Red Storm Entertainment is primarily thought of as a shooter studio, frequent wrangler of the Tom Clancy franchise (Clancy himself was a co-founder). While Red Storm’s work in that space will continue – just look toward the upcoming The Division Heartland – its new Managing Director Elizabeth Loverso wants to expand its efforts into uncharted spaces, both within the shooter genre and outside of it.
“We’re definitely looking to move beyond what we’ve been known for,” said Loverso.
Making New Types of Games
This sentiment might sound typically ambitious of a new hire, but Loverso is far from new to Red Storm, the studio she’s worked at for the last 24 years. Initially brought on as operations manager in 1999, Loverso has moved through the ranks as manager of Internal Development, director of Product Development, and vice president of Product Development. Through that time, she helped develop the original Rainbow Six, Ghost Recon and The Division games, and multiple other games from conception to distribution and release. The move to managing director, after co-founder Steve Reid announced his retirement from the role in September, was a natural one.
“I’m well aware of the way that Ubisoft has transformed over the years,” said Loverso. “I know what we're looking for in our games, how we're trying to inspire and create, engage and entertain.”
Red Storm’s diversification goals are starting to become a reality already, with ventures into VR (Star Trek Bridge Crew, Werewolves Within, Assassin's Creed), free-to-play (the upcoming The Division Heartland), and movies and television (Apple TV’s “Mythic Quest”).
Work on the latter has been particularly joyful for Loverso and Red Storm. “Mythic Quest” is centered on a fictional game studio behind a popular MMO, and Red Storm created all the game assets in the show, many of which are actually playable… to a point. “It’s so much fun to create a game that really doesn’t have to work over a long period of time,” laughed Loverso. “What you see are playable modules, but, you know, the development process on that normally would've taken years.”
As for its efforts in the free-to-play space with the upcoming The Division Heartland, Loverso is determined Red Storm nail the formula. "Free-to-play is a fantastic opportunity to bring our brands to a significantly wider audience but it is also a different process than creating a AAA HD game. We've adopted an iterative approach to developing these games, working with smaller, more agile teams and testing, and refining with our key players.”
Tom Clancy, Evolved
Loverso fundamentally understands that Tom Clancy is woven within Red Storm’s DNA. She believes that the brand’s focus on realism has evolved and will continue to evolve. “The biggest thing that Tom Clancy brought to the videogame world is this believability and realism in regards to technical details of special forces, tactics and military operations,” said Loverso. “And what I think that you'll see going forward, in 2022 and beyond, is capitalizing on the techno-thriller, and multiplayer aspects within those games.”
Clancy games will keep up with new technology, new weapon systems and ideas, and will also continue to push into believable fiction, including within the multiplayer space. “That's what we're doing with Heartland too, taking that type of fiction into the realm of the survival genres. It’s taking survival into the Clancy-verse, more plausibility, and then deepdiving into the lore of what The Division can be.”

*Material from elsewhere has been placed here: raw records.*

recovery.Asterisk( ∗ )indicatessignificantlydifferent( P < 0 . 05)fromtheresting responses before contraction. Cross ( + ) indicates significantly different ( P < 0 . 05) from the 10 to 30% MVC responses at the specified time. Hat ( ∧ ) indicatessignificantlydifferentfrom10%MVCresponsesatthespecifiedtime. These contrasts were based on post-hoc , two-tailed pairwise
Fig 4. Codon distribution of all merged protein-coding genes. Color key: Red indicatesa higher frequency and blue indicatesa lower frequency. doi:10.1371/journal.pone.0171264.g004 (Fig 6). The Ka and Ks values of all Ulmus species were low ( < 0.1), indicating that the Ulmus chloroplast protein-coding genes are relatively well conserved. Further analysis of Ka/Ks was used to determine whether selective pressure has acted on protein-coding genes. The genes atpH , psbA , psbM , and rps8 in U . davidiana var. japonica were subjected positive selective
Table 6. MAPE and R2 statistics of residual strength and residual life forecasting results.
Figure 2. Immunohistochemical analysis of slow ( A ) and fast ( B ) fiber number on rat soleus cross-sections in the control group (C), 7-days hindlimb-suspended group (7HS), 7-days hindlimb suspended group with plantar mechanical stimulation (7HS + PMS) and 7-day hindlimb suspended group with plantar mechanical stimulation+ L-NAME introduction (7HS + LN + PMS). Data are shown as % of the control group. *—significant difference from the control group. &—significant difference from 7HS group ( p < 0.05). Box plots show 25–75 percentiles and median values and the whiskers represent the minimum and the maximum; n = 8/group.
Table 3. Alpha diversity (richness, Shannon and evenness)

Career Development for Women Employees
Outside of working on Red Storm’s games themselves, Loverso is passionate about fostering the development of women employees, with an eye toward leadership positions. “One of the areas where we're looking to progress is to engage women, which I think in turn gives us a better chance of reaching a diverse customer base and making sure that we include things they want to see in their games.”
Loverso and the Red Storm team have launched a stronger career-development focus, a full-time internship program, and have been actively encouraging the recruitment of women in game development.

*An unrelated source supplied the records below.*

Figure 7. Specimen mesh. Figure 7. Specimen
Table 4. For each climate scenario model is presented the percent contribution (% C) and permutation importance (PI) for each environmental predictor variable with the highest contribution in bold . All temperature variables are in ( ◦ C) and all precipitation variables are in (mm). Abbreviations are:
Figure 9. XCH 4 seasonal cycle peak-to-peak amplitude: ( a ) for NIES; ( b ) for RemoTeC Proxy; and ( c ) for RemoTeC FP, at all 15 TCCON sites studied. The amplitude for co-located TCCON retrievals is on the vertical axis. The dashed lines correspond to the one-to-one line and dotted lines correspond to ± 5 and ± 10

Over the past two years we have increased our project management staff to 30% women with a growing percentage of women in development – a step in the right direction.
For Loverso, it all comes back to diversification; of talent, of technology, and of the types of games Red Storm is making. “We want to get out there and do some groundbreaking things for Ubisoft,” she said. “We want to continue to make our mark through our world class development efforts.”